Die Ernte

Drei Dinge sind wichtig bei der Olivenernte: Der richtige Moment, die schonende Ernte und die schnelle Weiterverarbeitung in der Mühle.

OlivenbaumBuS

Olivenernte mit einem Rechen, dessen zwei „Kämme“ sich per Druckluft gegeneinander bewegen

Der richtige Moment kommt mit der Reife. Oliven wechseln die Farbe von grün nach dunkel und stellen die Photosynthese ein. Mit den ersten kalten Nächten beginnt dann auch die Umwandlung des Zuckers in der Pflanze in Fett. Das macht es manchmal schwierig, den perfekten Moment für den Ernteanfang zu finden, denn in der Regel werden dafür zusätzliche Arbeiter gebraucht, die man finden und bezahlen muss. Wenn das Wetter verrückt spielt und es zu lange warm bleibt kann das logistische Schwierigkeiten bereiten. Jedenfalls: Das Öl aus den früh- und mittelreifen Oliven ist das gute, prägnante, frische Öl mit erkennbarer Aromastruktur. Vollreife Oliven oder gar solche, die herunterfallen und vom Boden aufgesammelt werden ergeben ein flaches, ödes Öl.

Die schonende Ernte – schonend im Sinne von: die Frucht wird nicht verletzt – funktioniert meist mit einer Art Handrechen, teilweise auch an langen Stangen und mit Luftdruck so betrieben, dass die Harke wackelt und so die Oliven aus den Blättern kämmt. Um die Bäume werden Netze gelegt, in die die Oliven fallen. Wenn der Hain nicht zu steil oder sonstwie unzugänglich ist, gibt es inzwischen auch Maschinen, die die Oliven schonend ernten. Die Bäume sehen danach unromantisch gerupft aus, aber Experten sagen, das macht ihnen nichts.
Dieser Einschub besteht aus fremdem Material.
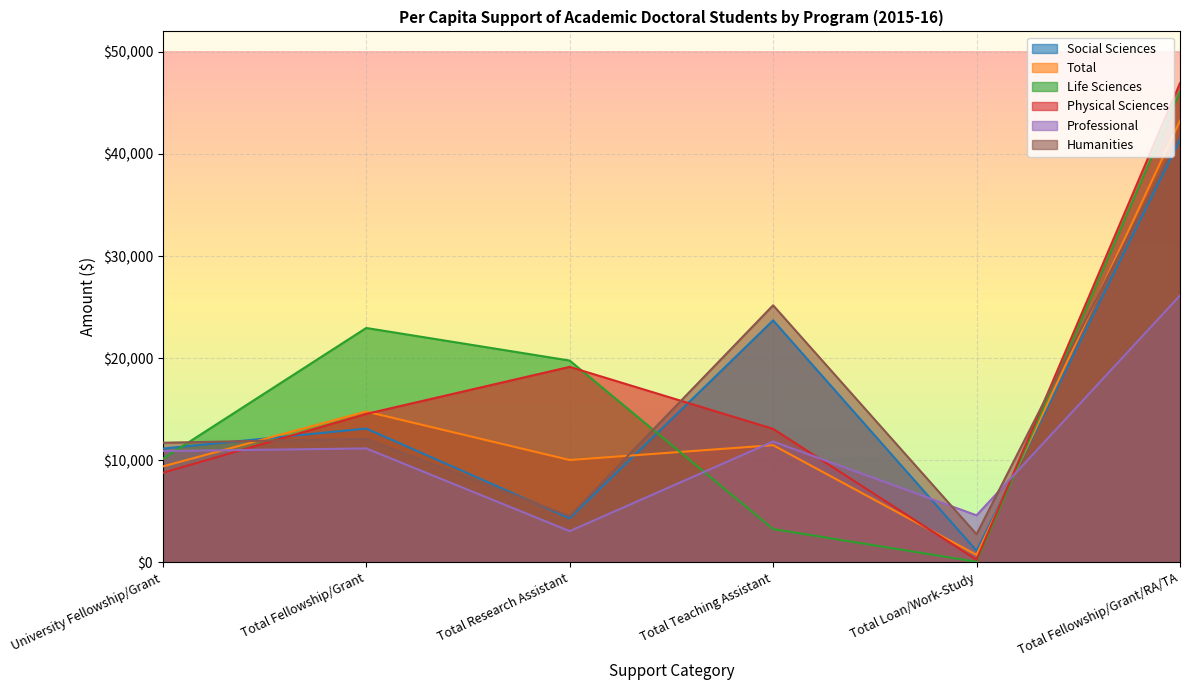

What is the label of the 3rd point from the left?

Total Research Assistant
Zur schonenden Ernte gehören auch Transport und Aufbewahrung: Möglichst luftig in Kisten, damit die Oliven nicht zerdrückt oder gequetscht werden, sonst entstehen sehr, sehr schnell Fermentations- und Oxidationsprozesse, die in jedem Fall schlecht für das Aroma sind und zu fehlerhaftem Öl führen können.
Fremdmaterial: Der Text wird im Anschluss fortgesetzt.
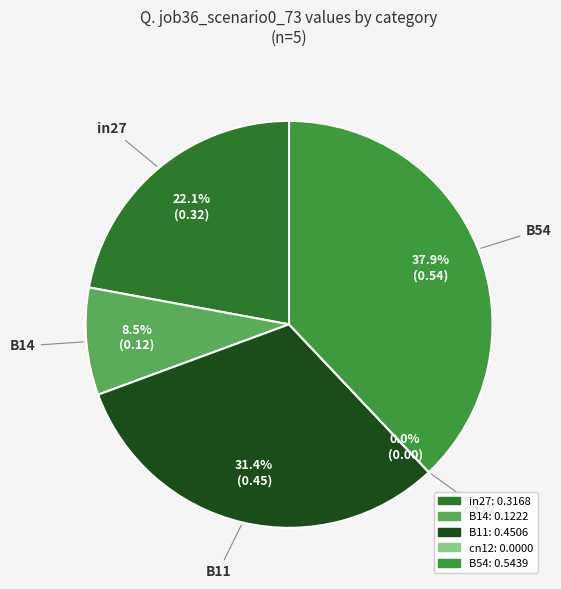

To the nearest percent, what percentage of the pie is in27?

22%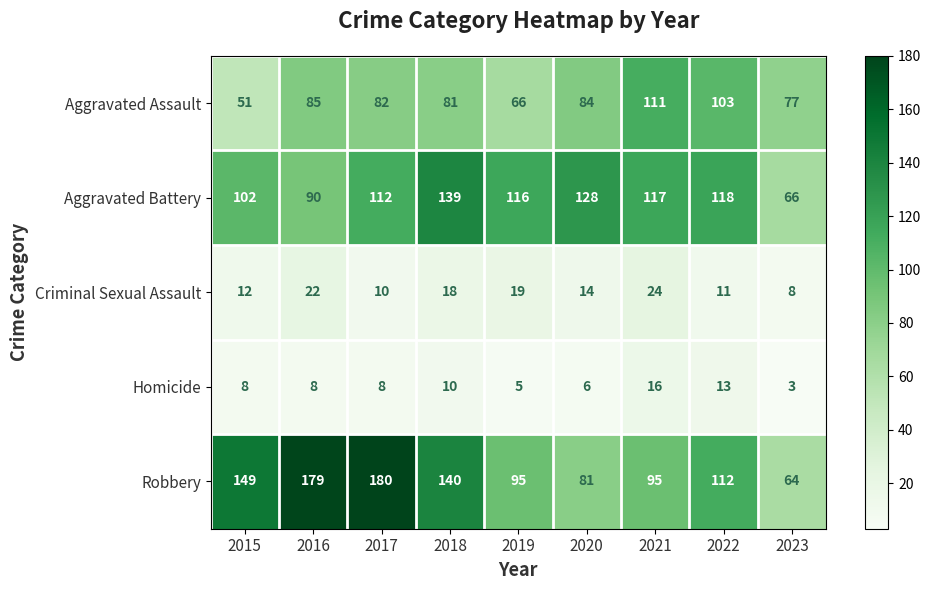

Which series has the largest total across all categories?

Robbery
Schnelle Verarbeitung heißt: Am besten sollten die Oliven sofort in der Mühle gepresst werden. Keinesfalls dürfen sie länger als einen Tag herumliegen und die Verarbeitung warten, denn in dem Moment, in dem die Olive vom Baum getrennt ist, beginnt ihre eigentliche Mission: Sie will den Kern ernähren, den Samen, den sie ummantelt. Dabei gibt sie alles, was wir aus ihr herauspressen wollen, für diesen Kern auf – und dem müssen wir zuvorkommen. Die Realität sieht rund ums Mittelmeer oft anders aus. Da liegen dann Berge von Oliven, gerne auch in durchgematschten Säcken vor der Mühle und warten, dass sich jemand erbarmt. Das ist ein Grund, warum es so viele Scheiß-Öle in den Regalen der Lebensmittelhändler gibt. Unsere Erzeuger, die in vielen Fällen keine eigene Mühle betreiben sondern eine in ihrem Dorf benutzen, arbeiten deshalb hart daran, die schnelle Verarbeitung zu garantieren.